En d’autres termes, les États-Unis se réservent le droit d’utiliser des armes nucléaires pour répondre à une attaque non nucléaire, ce qui brouille la distinction entre conflit «conventionnel» et guerre nucléaire.
Ce point est développé dans le briefing du ministère de la Défense. Selon un responsable du ministère, l’Examen de la posture nucléaire «établit une stratégie qui repose sur les armes nucléaires pour dissuader toute forme d’attaque stratégique. Cela inclut l’emploi de l’arme nucléaire à n’importe quelle échelle, et cela inclut les attaques de nature stratégique à forte conséquence qui utilisent des moyens non nucléaires».
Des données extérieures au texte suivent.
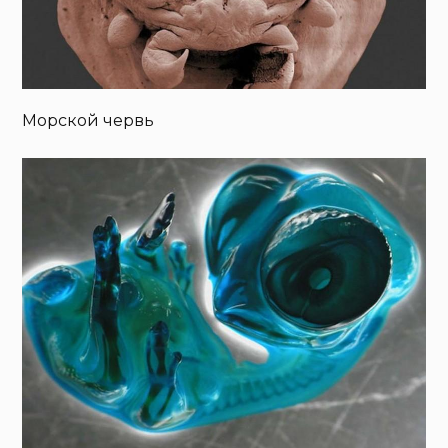
Морской червь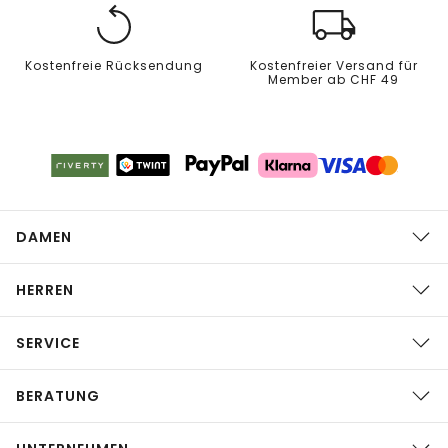
Kostenfreie Rücksendung
Kostenfreier Versand für
Member ab CHF 49
DAMEN
HERREN
SERVICE
BERATUNG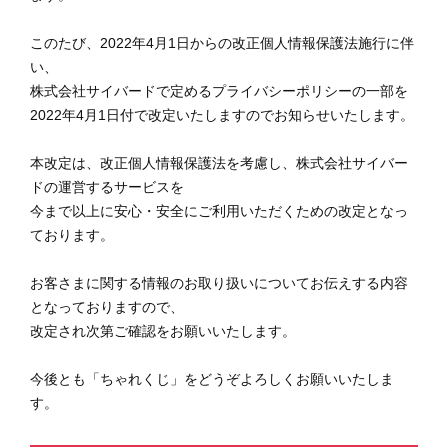
このたび、2022年4月1日からの改正個人情報保護法施行に伴
い、
株式会社サイバードで定めるプライバシーポリシーの一部を
2022年4月1日付で改定いたしますのでお知らせいたします。
本改定は、改正個人情報保護法を考慮し、株式会社サイバー
ドの運営するサービスを
今まで以上に安心・安全にご利用いただくための改定となっ
ております。
お客さまに関する情報のお取り扱いについてお伝えする内容
となっておりますので、
改定され次第ご確認をお願いいたします。
今後とも「ちゃれくじ」をどうぞよろしくお願いいたしま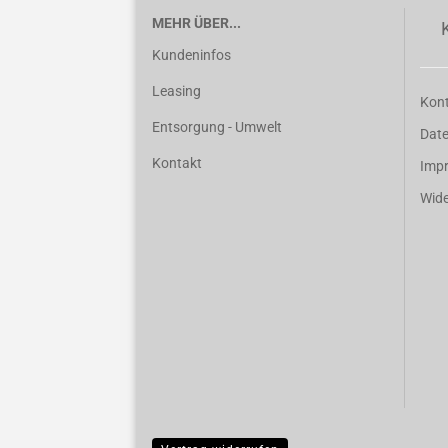
MEHR ÜBER...
Kundeninfos
Leasing
Kon
Entsorgung - Umwelt
Dat
Kontakt
Imp
Wide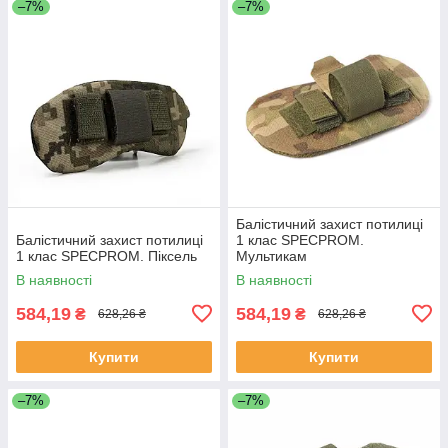
–7%
–7%
Балістичний захист потилиці
Балістичний захист потилиці
1 клас SPECPROM.
1 клас SPECPROM. Піксель
Мультикам
В наявності
В наявності
584,19
584,19
₴
₴
628,26 ₴
628,26 ₴
Купити
Купити
–7%
–7%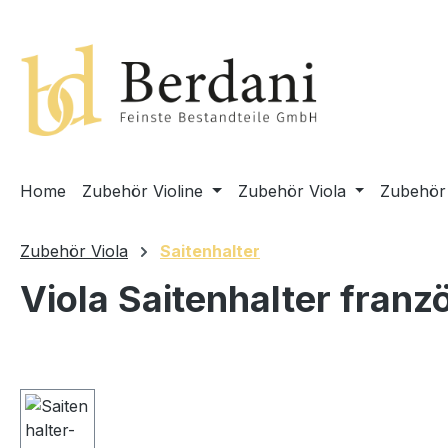
springen
Zur Hauptnavigation springen
Home
Zubehör Violine
Zubehör Viola
Zubehör 
Zubehör Viola
Saitenhalter
Viola Saitenhalter franz
Bildergalerie überspringen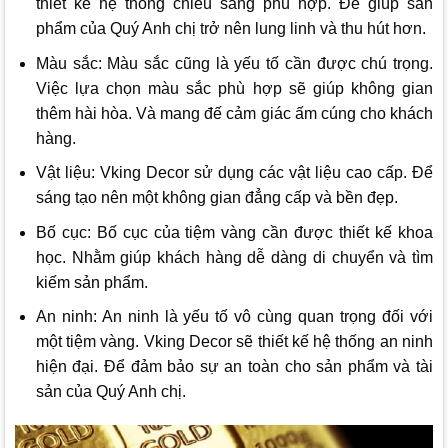
thiết kế hệ thống chiếu sáng phù hợp. Để giúp sản
phẩm của Quý Anh chị trở nên lung linh và thu hút hơn.
Màu sắc: Màu sắc cũng là yếu tố cần được chú trọng.
Việc lựa chọn màu sắc phù hợp sẽ giúp không gian
thêm hài hòa. Và mang đế cảm giác ấm cúng cho khách
hàng.
Vật liệu:
Vking Decor
sử dụng các vật liệu cao cấp. Để
sáng tạo nên một không gian đẳng cấp và bền đẹp.
Bố cục: Bố cục của tiệm vàng cần được thiết kế khoa
học. Nhằm giúp khách hàng dễ dàng di chuyển và tìm
kiếm sản phẩm.
An ninh: An ninh là yếu tố vô cùng quan trọng đối với
một tiệm vàng.
Vking Decor
sẽ thiết kế hệ thống an ninh
hiện đại. Để đảm bảo sự an toàn cho sản phẩm và tài
sản của Quý Anh chị.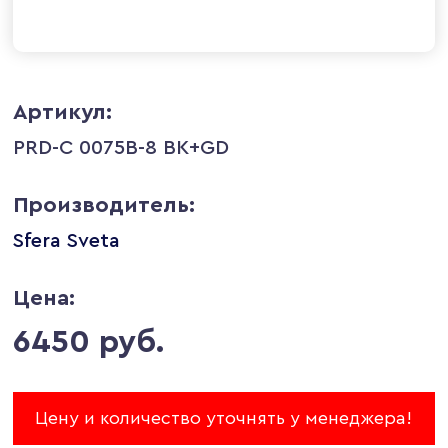
Артикул:
PRD-C 0075B-8 BK+GD
Производитель:
Sfera Sveta
Цена:
6450 руб.
Цену и количество уточнять у менеджера!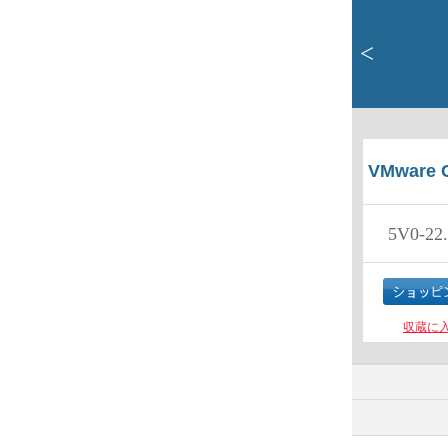
<
VMware Ce
5V0-22
収蔵に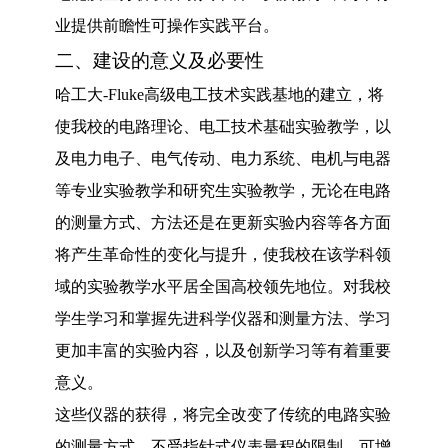
业提供前瞻性可操作实践平台。
二、建设的意义及必要性
哈工大
-Fluke
高级电工技术实践基地的建立，将
使我校的电路理论、电工技术基础实验教学，以
及电力电子、电气传动、电力系统、电机与电器
等专业实验教学和研究生实验教学，无论在电路
的测量方式、方法还是在更新实验内容等各方面
将产生革命性的变化与提升，使我校在该学科领
域的实验教学水平居全国高校领先地位。对我校
学生学习和掌握先进科学仪器和测量方法、学习
更加丰富的实验内容，以及创新学习等有着重要
意义。
这些仪器的获得，将完全改变了传统的电路实验
的测量方式，不受指针式仪表量程的限制，可增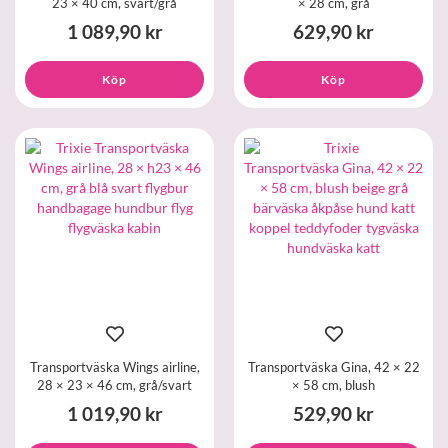
23 × 40 cm, svart/grå
× 28 cm, grå
1 089,90 kr
629,90 kr
Köp
Köp
Transportväska Wings airline,
Transportväska Gina, 42 × 22
28 × 23 × 46 cm, grå/svart
× 58 cm, blush
1 019,90 kr
529,90 kr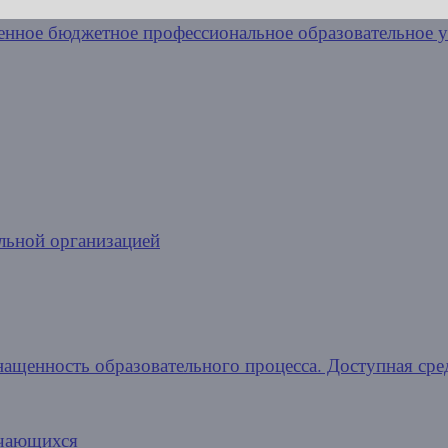
льной организацией
нащенность образовательного процесса. Доступная сре
учающихся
La publication du document a été rapidement condamnée par les experts en contrôle des armements. «L’Examen de la posture nucléaire (NPR) non classifié du gouvernement Biden est, au fond, un document terrifiant», a écrit l’Union of Concerned Scientists (UCS).
«Non seulement il maintient le monde sur la voie d’un risque nucléaire grandissant, mais à bien des égards, il augmente ce risque», a fait valoir l’UCS, affirmant que «la seule réponse américaine viable consiste à reconstruire l’ensemble de l’arsenal nucléaire américain, à maintenir un ensemble de politiques nucléaires dangereuses datant de la guerre froide et à menacer d’utiliser en premier les armes nucléaires dans divers scénarios».
Cette organisation poursuit ainsi:
La réalité est qu’un simple appel téléphonique du président et l’émission d’un code plus court qu’un tweet pourraient conduire au lancement de centaines de missiles à armement nucléaire en moins de cinq minutes. Ceux-ci atteindraient leurs cibles en moins d’une demi-heure avec des ogives vingt fois plus destructrices que la bombe qui a détruit Hiroshima.